■ Aim of the exercise ■
Retype the data exactly, from its first line to the line containing "1. **用户输入 URL**:用户在浏览器地址栏中键入或粘贴一个 URL，", including both, and skip any picture.
*** Task inputs ***
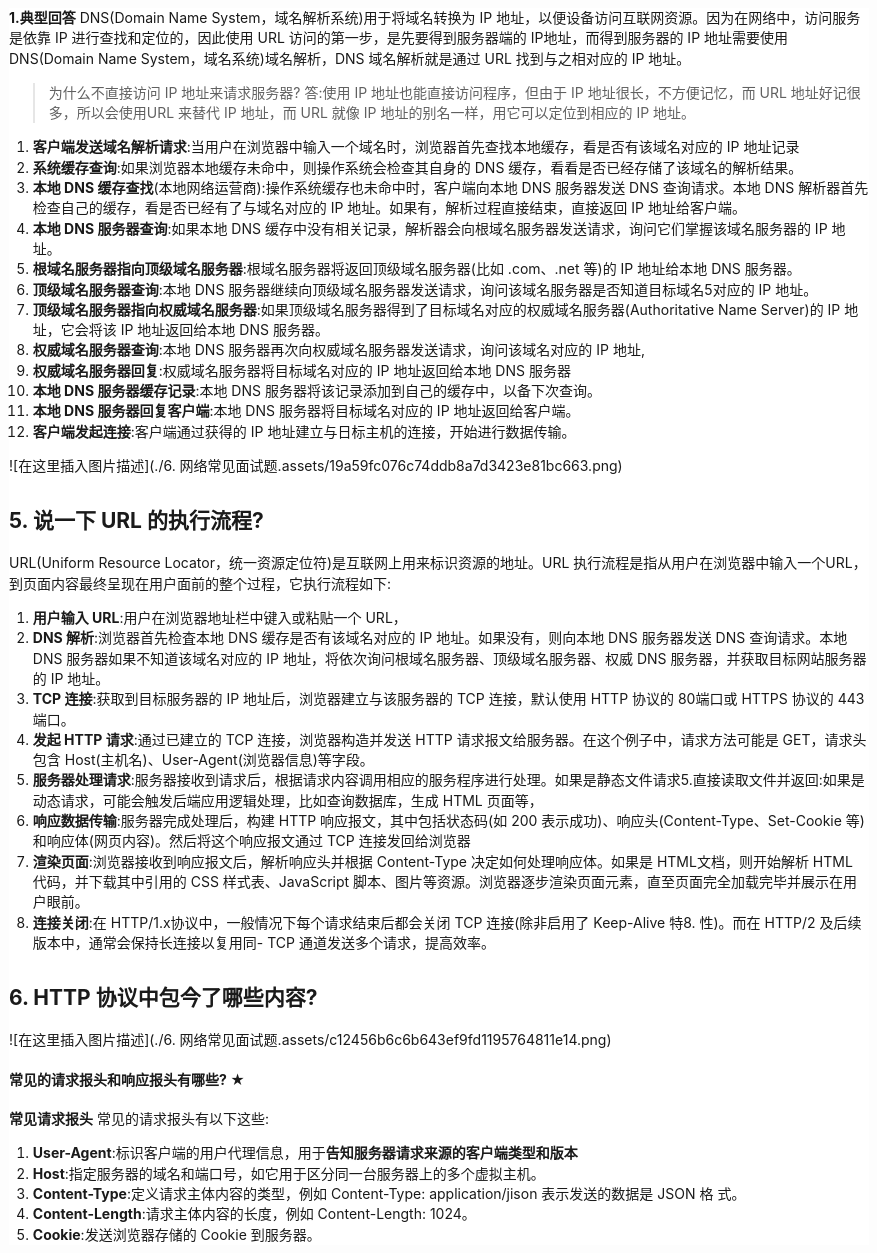 **1.典型回答**
DNS(Domain Name System，域名解析系统)用于将域名转换为 IP 地址，以便设备访问互联网资源。因为在网络中，访问服务是依靠 IP 进行查找和定位的，因此使用 URL 访问的第一步，是先要得到服务器端的 IP地址，而得到服务器的 IP 地址需要使用 DNS(Domain Name System，域名系统)域名解析，DNS 域名解析就是通过 URL 找到与之相对应的 IP 地址。

> 为什么不直接访问 IP 地址来请求服务器?
> 答:使用 IP 地址也能直接访问程序，但由于 IP 地址很长，不方便记忆，而 URL 地址好记很多，所以会使用URL 来替代 IP 地址，而 URL 就像 IP 地址的别名一样，用它可以定位到相应的 IP 地址。 

1. **客户端发送域名解析请求**:当用户在浏览器中输入一个域名时，浏览器首先查找本地缓存，看是否有该域名对应的 IP 地址记录
2. **系统缓存查询**:如果浏览器本地缓存未命中，则操作系统会检查其自身的 DNS 缓存，看看是否已经存储了该域名的解析结果。
3. **本地 DNS 缓存查找**(本地网络运营商):操作系统缓存也未命中时，客户端向本地 DNS 服务器发送 DNS 查询请求。本地 DNS 解析器首先检查自己的缓存，看是否已经有了与域名对应的 IP 地址。如果有，解析过程直接结束，直接返回 IP 地址给客户端。
4. **本地 DNS 服务器查询**:如果本地 DNS 缓存中没有相关记录，解析器会向根域名服务器发送请求，询问它们掌握该域名服务器的 IP 地址。
5. **根域名服务器指向顶级域名服务器**:根域名服务器将返回顶级域名服务器(比如 .com、.net 等)的 IP 地址给本地 DNS 服务器。
6. **顶级域名服务器查询**:本地 DNS 服务器继续向顶级域名服务器发送请求，询问该域名服务器是否知道目标域名5对应的 IP 地址。
7. **顶级域名服务器指向权威域名服务器**:如果顶级域名服务器得到了目标域名对应的权威域名服务器(Authoritative Name Server)的 IP 地址，它会将该 IP 地址返回给本地 DNS 服务器。
8. **权威域名服务器查询**:本地 DNS 服务器再次向权威域名服务器发送请求，询问该域名对应的 IP 地址,
9. **权威域名服务器回复**:权威域名服务器将目标域名对应的 IP 地址返回给本地 DNS 服务器
10. **本地 DNS 服务器缓存记录**:本地 DNS 服务器将该记录添加到自己的缓存中，以备下次查询。
11. **本地 DNS 服务器回复客户端**:本地 DNS 服务器将目标域名对应的 IP 地址返回给客户端。
12. **客户端发起连接**:客户端通过获得的 IP 地址建立与日标主机的连接，开始进行数据传输。

![在这里插入图片描述](./6. 网络常见面试题.assets/19a59fc076c74ddb8a7d3423e81bc663.png)

## 5. 说一下 URL 的执行流程?
URL(Uniform Resource Locator，统一资源定位符)是互联网上用来标识资源的地址。URL 执行流程是指从用户在浏览器中输入一个URL，到页面内容最终呈现在用户面前的整个过程，它执行流程如下:
1. **用户输入 URL**:用户在浏览器地址栏中键入或粘贴一个 URL，
2. **DNS 解析**:浏览器首先检査本地 DNS 缓存是否有该域名对应的 IP 地址。如果没有，则向本地 DNS 服务器发送 DNS 查询请求。本地 DNS 服务器如果不知道该域名对应的 IP 地址，将依次询问根域名服务器、顶级域名服务器、权威 DNS 服务器，并获取目标网站服务器的 IP 地址。
3. **TCP 连接**:获取到目标服务器的 IP 地址后，浏览器建立与该服务器的 TCP 连接，默认使用 HTTP 协议的 80端口或 HTTPS 协议的 443 端口。
4. **发起 HTTP 请求**:通过已建立的 TCP 连接，浏览器构造并发送 HTTP 请求报文给服务器。在这个例子中，请求方法可能是 GET，请求头包含 Host(主机名)、User-Agent(浏览器信息)等字段。
5. **服务器处理请求**:服务器接收到请求后，根据请求内容调用相应的服务程序进行处理。如果是静态文件请求5.直接读取文件并返回:如果是动态请求，可能会触发后端应用逻辑处理，比如查询数据库，生成 HTML 页面等，
6. **响应数据传输**:服务器完成处理后，构建 HTTP 响应报文，其中包括状态码(如 200 表示成功)、响应头(Content-Type、Set-Cookie 等)和响应体(网页内容)。然后将这个响应报文通过 TCP 连接发回给浏览器
7. **渲染页面**:浏览器接收到响应报文后，解析响应头并根据 Content-Type 决定如何处理响应体。如果是 HTML文档，则开始解析 HTML 代码，并下载其中引用的 CSS 样式表、JavaScript 脚本、图片等资源。浏览器逐步渲染页面元素，直至页面完全加载完毕并展示在用户眼前。
8. **连接关闭**:在 HTTP/1.x协议中，一般情况下每个请求结束后都会关闭 TCP 连接(除非启用了 Keep-Alive 特8.
性)。而在 HTTP/2 及后续版本中，通常会保持长连接以复用同- TCP 通道发送多个请求，提高效率。
## 6. HTTP 协议中包今了哪些内容? 
![在这里插入图片描述](./6. 网络常见面试题.assets/c12456b6c6b643ef9fd1195764811e14.png)

#### 常见的请求报头和响应报头有哪些? ★
 **常见请求报头**
常见的请求报头有以下这些:

1. **User-Agent**:标识客户端的用户代理信息，用于**告知服务器请求来源的客户端类型和版本**
2. **Host**:指定服务器的域名和端口号，如它用于区分同一台服务器上的多个虚拟主机。
3. **Content-Type**:定义请求主体内容的类型，例如 Content-Type: application/jison 表示发送的数据是 JSON 格 式。
4. **Content-Length**:请求主体内容的长度，例如 Content-Length: 1024。
5. **Cookie**:发送浏览器存储的 Cookie 到服务器。
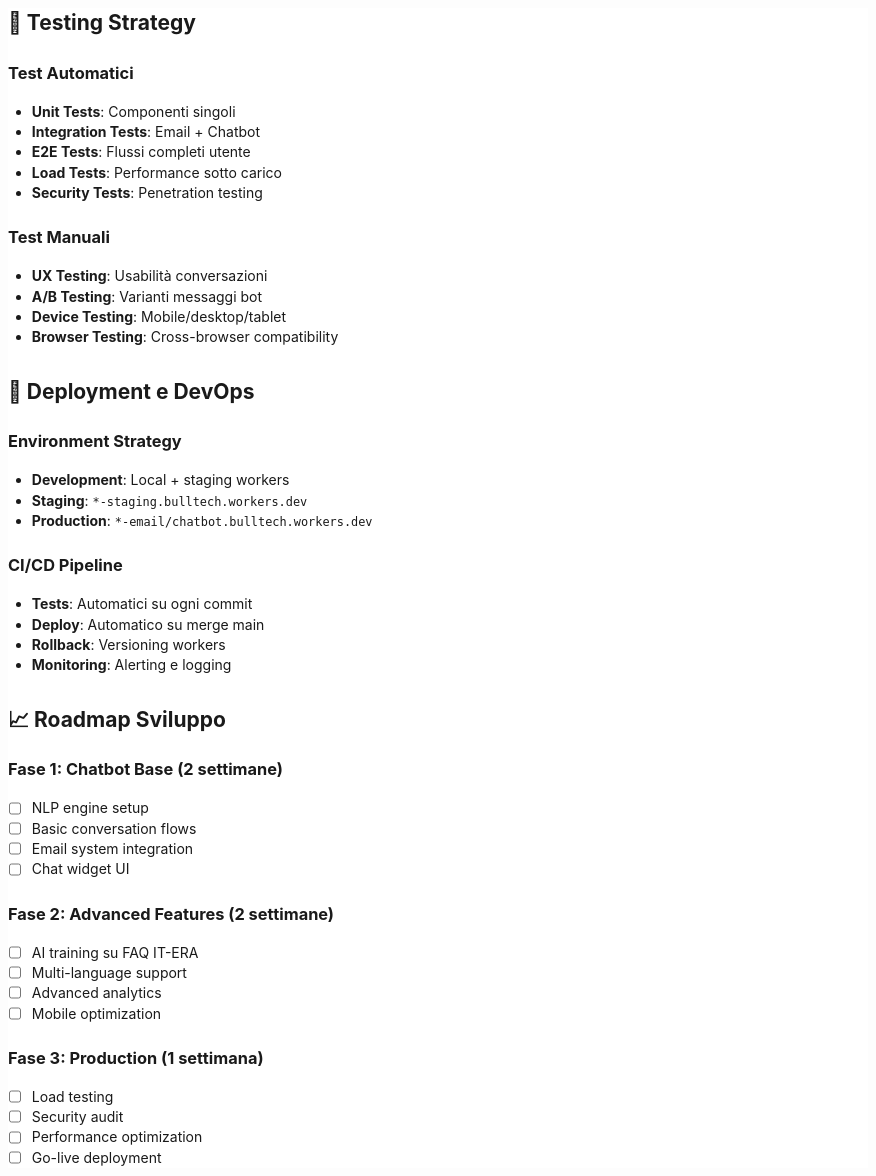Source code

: ## 🧪 Testing Strategy

### Test Automatici
- **Unit Tests**: Componenti singoli
- **Integration Tests**: Email + Chatbot
- **E2E Tests**: Flussi completi utente
- **Load Tests**: Performance sotto carico
- **Security Tests**: Penetration testing

### Test Manuali
- **UX Testing**: Usabilità conversazioni
- **A/B Testing**: Varianti messaggi bot
- **Device Testing**: Mobile/desktop/tablet
- **Browser Testing**: Cross-browser compatibility

## 🚀 Deployment e DevOps

### Environment Strategy
- **Development**: Local + staging workers
- **Staging**: `*-staging.bulltech.workers.dev`
- **Production**: `*-email/chatbot.bulltech.workers.dev`

### CI/CD Pipeline
- **Tests**: Automatici su ogni commit
- **Deploy**: Automatico su merge main
- **Rollback**: Versioning workers
- **Monitoring**: Alerting e logging

## 📈 Roadmap Sviluppo

### Fase 1: Chatbot Base (2 settimane)
- [ ] NLP engine setup
- [ ] Basic conversation flows
- [ ] Email system integration
- [ ] Chat widget UI

### Fase 2: Advanced Features (2 settimane)
- [ ] AI training su FAQ IT-ERA
- [ ] Multi-language support
- [ ] Advanced analytics
- [ ] Mobile optimization

### Fase 3: Production (1 settimana)
- [ ] Load testing
- [ ] Security audit
- [ ] Performance optimization
- [ ] Go-live deployment
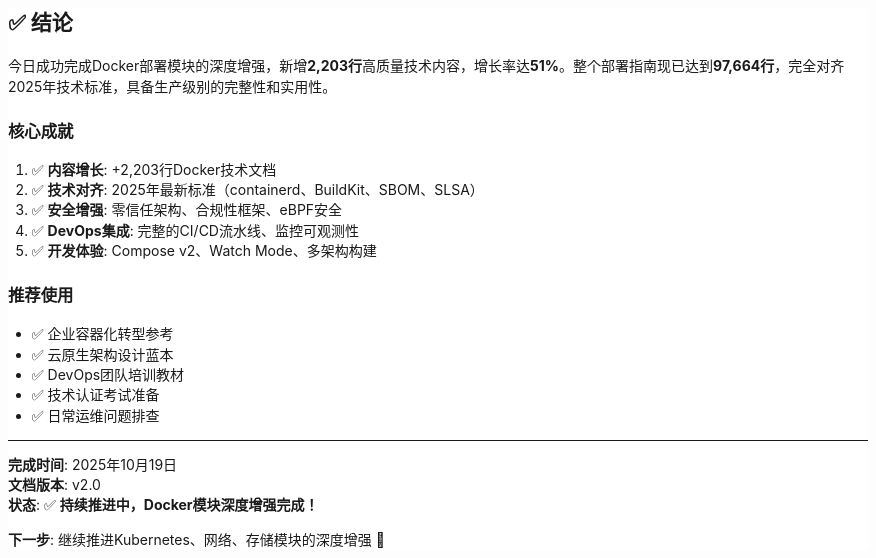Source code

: ## ✅ 结论

今日成功完成Docker部署模块的深度增强，新增**2,203行**高质量技术内容，增长率达**51%**。整个部署指南现已达到**97,664行**，完全对齐2025年技术标准，具备生产级别的完整性和实用性。

### 核心成就

1. ✅ **内容增长**: +2,203行Docker技术文档
2. ✅ **技术对齐**: 2025年最新标准（containerd、BuildKit、SBOM、SLSA）
3. ✅ **安全增强**: 零信任架构、合规性框架、eBPF安全
4. ✅ **DevOps集成**: 完整的CI/CD流水线、监控可观测性
5. ✅ **开发体验**: Compose v2、Watch Mode、多架构构建

### 推荐使用

- ✅ 企业容器化转型参考
- ✅ 云原生架构设计蓝本
- ✅ DevOps团队培训教材
- ✅ 技术认证考试准备
- ✅ 日常运维问题排查

---

**完成时间**: 2025年10月19日  
**文档版本**: v2.0  
**状态**: ✅ **持续推进中，Docker模块深度增强完成！**

**下一步**: 继续推进Kubernetes、网络、存储模块的深度增强 🚀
*** End of Task inputs ***
■ Reply to the exercise ■
 **1.典型回答**
DNS(Domain Name System，域名解析系统)用于将域名转换为 IP 地址，以便设备访问互联网资源。因为在网络中，访问服务是依靠 IP 进行查找和定位的，因此使用 URL 访问的第一步，是先要得到服务器端的 IP地址，而得到服务器的 IP 地址需要使用 DNS(Domain Name System，域名系统)域名解析，DNS 域名解析就是通过 URL 找到与之相对应的 IP 地址。

> 为什么不直接访问 IP 地址来请求服务器?
> 答:使用 IP 地址也能直接访问程序，但由于 IP 地址很长，不方便记忆，而 URL 地址好记很多，所以会使用URL 来替代 IP 地址，而 URL 就像 IP 地址的别名一样，用它可以定位到相应的 IP 地址。 

1. **客户端发送域名解析请求**:当用户在浏览器中输入一个域名时，浏览器首先查找本地缓存，看是否有该域名对应的 IP 地址记录
2. **系统缓存查询**:如果浏览器本地缓存未命中，则操作系统会检查其自身的 DNS 缓存，看看是否已经存储了该域名的解析结果。
3. **本地 DNS 缓存查找**(本地网络运营商):操作系统缓存也未命中时，客户端向本地 DNS 服务器发送 DNS 查询请求。本地 DNS 解析器首先检查自己的缓存，看是否已经有了与域名对应的 IP 地址。如果有，解析过程直接结束，直接返回 IP 地址给客户端。
4. **本地 DNS 服务器查询**:如果本地 DNS 缓存中没有相关记录，解析器会向根域名服务器发送请求，询问它们掌握该域名服务器的 IP 地址。
5. **根域名服务器指向顶级域名服务器**:根域名服务器将返回顶级域名服务器(比如 .com、.net 等)的 IP 地址给本地 DNS 服务器。
6. **顶级域名服务器查询**:本地 DNS 服务器继续向顶级域名服务器发送请求，询问该域名服务器是否知道目标域名5对应的 IP 地址。
7. **顶级域名服务器指向权威域名服务器**:如果顶级域名服务器得到了目标域名对应的权威域名服务器(Authoritative Name Server)的 IP 地址，它会将该 IP 地址返回给本地 DNS 服务器。
8. **权威域名服务器查询**:本地 DNS 服务器再次向权威域名服务器发送请求，询问该域名对应的 IP 地址,
9. **权威域名服务器回复**:权威域名服务器将目标域名对应的 IP 地址返回给本地 DNS 服务器
10. **本地 DNS 服务器缓存记录**:本地 DNS 服务器将该记录添加到自己的缓存中，以备下次查询。
11. **本地 DNS 服务器回复客户端**:本地 DNS 服务器将目标域名对应的 IP 地址返回给客户端。
12. **客户端发起连接**:客户端通过获得的 IP 地址建立与日标主机的连接，开始进行数据传输。

![在这里插入图片描述](./6. 网络常见面试题.assets/19a59fc076c74ddb8a7d3423e81bc663.png)

## 5. 说一下 URL 的执行流程?
URL(Uniform Resource Locator，统一资源定位符)是互联网上用来标识资源的地址。URL 执行流程是指从用户在浏览器中输入一个URL，到页面内容最终呈现在用户面前的整个过程，它执行流程如下:
1. **用户输入 URL**:用户在浏览器地址栏中键入或粘贴一个 URL，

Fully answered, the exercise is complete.